= Work instructions =
Reproduce verbatim every line of text in the items that follow, keeping each line in its original order.
☆ ☆ ☆ ☆ ☆ ☆ ☆
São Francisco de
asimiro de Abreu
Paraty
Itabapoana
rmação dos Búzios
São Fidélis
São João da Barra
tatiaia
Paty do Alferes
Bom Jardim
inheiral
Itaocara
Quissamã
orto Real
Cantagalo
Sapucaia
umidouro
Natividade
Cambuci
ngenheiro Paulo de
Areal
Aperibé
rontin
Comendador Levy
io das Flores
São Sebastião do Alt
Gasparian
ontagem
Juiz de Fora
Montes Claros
☆ ☆ ☆ ☆ ☆ ☆ ☆
= Solution for this problem =
São Francisco de
asimiro de Abreu
Paraty
Itabapoana
rmação dos Búzios
São Fidélis
São João da Barra
tatiaia
Paty do Alferes
Bom Jardim
inheiral
Itaocara
Quissamã
orto Real
Cantagalo
Sapucaia
umidouro
Natividade
Cambuci
ngenheiro Paulo de
Areal
Aperibé
rontin
Comendador Levy
io das Flores
São Sebastião do Alt
Gasparian
ontagem
Juiz de Fora
Montes Claros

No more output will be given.